A house displays an LGBTQ pride flag in residential Urbana on March 5. Research at the University of Illinois has shown that different types of racist interactions on dating apps have varied effects on Black gay men’s mental health. Owen Henderson

URBANA — Racist objectification on gay dating apps harms the mental health of the young Black men who use those apps, according to research from the University of Illinois.

Assistant Professor of Social Work Ryan Wade conducted the studies behind these findings. His work focused on the psychological effects of racist behavior in dating apps on queer Black men.

He said he named the type of behavior he found: Racialized Sexual Discrimination, known as RSD.

RSD is a type of sexual racism, which is a term for the way whiteness and Euro-centric features are valued above non-white racial and ethnic characteristics, Wade said. 

“RSD essentially aims to measure the various manifestations of sexual racism that occur in an online dating context among men of color,” he said.

Wade’s research identified several types of RSD that dating app users encountered, he said, but three stuck out as being the most damaging to mental health: white superiority, same-race rejection, and white physical objectification. 

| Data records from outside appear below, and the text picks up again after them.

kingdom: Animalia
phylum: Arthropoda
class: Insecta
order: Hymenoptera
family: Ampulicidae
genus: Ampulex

White superiority is the elevating of whiteness as the most desirable characteristic in a partner, according to the study “A Good App Is Hard to Find: Examining Differences in Racialized Sexual Discrimination across Online Intimate Partner-Seeking Venues” by Wade and fellow researcher Matthew Pear. 

One example of white superiority could be profiles expressing the desire to only be with white men, Wade said.

This type of RSD was associated with higher self-reported depressive symptoms, Wade said, as was being rejected by members of the subject’s own racial and ethnic group in favor of white men.

However, Wade said his research found that white physical objectification had the biggest effect. 

This type of RSD is characterized by assumptions about men’s bodies and sexual preferences based on stereotypes about different racial and ethnic groups, according to the study.

“That was the particular manifestation of RSD that was the most impactful,” Wade said. “It seems to be having the most negative effect, being the only manifestation of RSD that had an impact on depressive symptoms and self-worth.”

Wade said their research found that the effects of RSD can be mitigated by a person’s own strong sense of self in their racial or ethnic identity, but he said it wasn’t always so simple.

“Ethnic identity commitment, at least according to the theory we were operating from, is thought to be protective in the context of race-related stress,” Wade said. “It was very interesting because we found evidence to support that, and we found contradictory evidence.”

In the case of same-race rejection, strong ethnic identity was associated with worse mental health outcomes, according to Wade and Pear’s other study, “Online Dating and Mental Health among Young Sexual Minority Black Men: Is Ethnic Identity Protective in the Face of Sexual Racism?”.

Wade acknowledged that these findings might seem intuitive, but he said studies like these are still very necessary because of the lack of work done in this area of research. 

“I’m a health researcher, predominantly, and a racial and ethnic health disparities researcher, specifically,” Wade said. “My work has been really situated at the intersection of race and sexual orientation.

“And at that intersection, with respect to Black men, the vast majority of research is all wholly concentrated on HIV, to the neglect of a whole slew of other critical health domains. My broad program of research aims to fill in those gaps.”

Now that more work is being done in this field, Wade said he thinks some of the next steps will be to intervene and stop RSD from taking place.

He suggested that researchers might work with existing dating apps to prevent RSD from occurring on their platforms or even create new apps with an “anti-racist framework built-in.”

An awareness campaign might be helpful in disrupting RSD, Wade said.

“I think about the It Gets Better campaign and The Trevor Project and the way that these initiatives have been leveraged to combat LGBTQ bullying,” he said. “I could imagine a similar campaign around RSD.

“There’s a lot of different directions we could go.”